SELECTED EXTRACT:

-=-=-=-=-

Ans. Pixar should consider some of the points before denying the offer made by Disney-

- Disney has the best distribution channel and marketing strategy and it usually focus to a large customer segment of family/children who can be a potential source of revenue generation for Pixar.

- Also, Pixar has a threat that Disney might tarnish its brand value by producing cheaper sequels of its movies.

- Pixar can also utilize Disney’s competence to create animated cartoons and can gain much more share in the multimedia field.

ALTERNATIVES TO PIXAR:

- Its 10 years of proprietary software system can help them to merge with any other animation company to generate revenues.

- Pixar can have tie-ups with big companies like Coca-Cola, Listerine and Lifesavers to create animated commercials for them.

- Other alternatives that Pixar has are Sony, Warner Brothers and 20th Century Fox studios.

Given the scenario, Pixar needs Disney for their growth in the animation industry and thus, it should consider the have alliance with Disney.

Q.3. Does this deal meet the “better off” test? The “ownership” test? Why?

-=-=-=-=-

GIVEN RECORDS:
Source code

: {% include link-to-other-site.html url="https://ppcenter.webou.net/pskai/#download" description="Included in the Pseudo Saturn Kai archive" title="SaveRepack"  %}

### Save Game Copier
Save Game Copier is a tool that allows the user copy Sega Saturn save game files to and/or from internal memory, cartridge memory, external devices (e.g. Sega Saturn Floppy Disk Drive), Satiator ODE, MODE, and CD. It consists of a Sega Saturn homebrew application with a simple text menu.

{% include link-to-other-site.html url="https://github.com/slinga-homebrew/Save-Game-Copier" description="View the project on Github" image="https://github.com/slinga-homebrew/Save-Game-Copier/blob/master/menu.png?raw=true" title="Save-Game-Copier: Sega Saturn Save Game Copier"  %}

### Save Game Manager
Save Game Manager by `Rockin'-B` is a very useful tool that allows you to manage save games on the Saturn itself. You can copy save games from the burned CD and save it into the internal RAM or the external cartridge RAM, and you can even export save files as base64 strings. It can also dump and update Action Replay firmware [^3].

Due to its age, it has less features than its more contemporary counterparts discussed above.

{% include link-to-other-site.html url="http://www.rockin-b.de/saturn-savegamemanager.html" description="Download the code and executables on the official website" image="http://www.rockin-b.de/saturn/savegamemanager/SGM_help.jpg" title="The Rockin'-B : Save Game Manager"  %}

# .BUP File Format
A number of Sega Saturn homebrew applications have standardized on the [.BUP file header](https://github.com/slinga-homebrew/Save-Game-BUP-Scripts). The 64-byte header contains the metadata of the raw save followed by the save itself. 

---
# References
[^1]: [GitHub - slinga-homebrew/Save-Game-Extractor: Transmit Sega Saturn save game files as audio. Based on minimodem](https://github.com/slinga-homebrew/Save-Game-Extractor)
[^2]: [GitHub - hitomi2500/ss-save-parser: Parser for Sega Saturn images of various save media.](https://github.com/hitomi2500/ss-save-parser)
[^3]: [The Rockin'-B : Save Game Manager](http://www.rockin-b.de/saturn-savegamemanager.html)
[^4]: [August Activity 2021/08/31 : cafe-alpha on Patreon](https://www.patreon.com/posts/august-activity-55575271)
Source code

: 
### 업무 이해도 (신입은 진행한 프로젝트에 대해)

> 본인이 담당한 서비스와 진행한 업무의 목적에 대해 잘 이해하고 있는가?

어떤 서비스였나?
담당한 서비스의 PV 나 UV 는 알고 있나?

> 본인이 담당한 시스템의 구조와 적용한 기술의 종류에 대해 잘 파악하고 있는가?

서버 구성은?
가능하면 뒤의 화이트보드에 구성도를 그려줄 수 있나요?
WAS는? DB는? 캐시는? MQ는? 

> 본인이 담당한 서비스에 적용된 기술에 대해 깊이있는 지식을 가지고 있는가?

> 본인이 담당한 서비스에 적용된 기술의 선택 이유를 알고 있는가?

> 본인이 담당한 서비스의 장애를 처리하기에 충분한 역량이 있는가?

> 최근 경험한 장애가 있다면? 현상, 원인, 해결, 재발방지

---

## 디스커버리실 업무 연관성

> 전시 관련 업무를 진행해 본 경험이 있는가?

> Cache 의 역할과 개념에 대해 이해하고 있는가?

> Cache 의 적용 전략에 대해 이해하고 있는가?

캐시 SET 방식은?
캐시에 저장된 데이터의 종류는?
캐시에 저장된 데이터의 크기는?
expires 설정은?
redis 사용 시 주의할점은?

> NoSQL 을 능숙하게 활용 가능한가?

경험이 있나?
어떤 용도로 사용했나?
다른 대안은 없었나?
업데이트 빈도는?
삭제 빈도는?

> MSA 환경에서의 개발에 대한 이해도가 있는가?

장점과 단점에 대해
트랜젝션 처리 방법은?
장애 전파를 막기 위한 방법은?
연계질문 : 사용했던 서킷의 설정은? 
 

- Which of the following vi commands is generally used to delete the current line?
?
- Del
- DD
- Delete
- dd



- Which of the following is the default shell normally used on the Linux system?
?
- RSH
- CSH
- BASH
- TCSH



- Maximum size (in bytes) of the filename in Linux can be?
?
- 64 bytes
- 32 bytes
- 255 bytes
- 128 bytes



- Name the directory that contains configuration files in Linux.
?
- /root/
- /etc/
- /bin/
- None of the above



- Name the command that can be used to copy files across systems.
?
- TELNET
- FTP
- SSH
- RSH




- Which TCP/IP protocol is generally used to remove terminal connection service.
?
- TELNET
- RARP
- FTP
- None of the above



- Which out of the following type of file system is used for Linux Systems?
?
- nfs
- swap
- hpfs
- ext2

-=-=-=-=-

YOUR TASKS:
1. Which companies does the Pixar and Disney text name as possible partners for animated commercials?
2. Write the next part of the Pixar and Disney text, starting after its final line.

RESPONSES:
1. Coca-Cola, Listerine and Lifesavers.

2.
Ans. Better off test:

Pixar and Disney can utilize the synergy in between them by having a good relationship which is beneficial to both the firms. Pixar & Disney can leverage on their strengths by having a mutual understanding of the benefits of the acquisition. Pixar can have the control over its GC technology whereas Disney can have control over its marketing and distribution channels which is its key strengths. Both the companies can have their separate units too. Disney should try to utilize the competencies and skills Pixar has to increase its efficiency and quality. Pixar has a very powerful brand image. Maybe Disney can utilize this brand value while promoting its movies. It will benefit both the parties. Thus, Disney can increase its market share by collaborating with Pixar. Thus it passes the better-off test.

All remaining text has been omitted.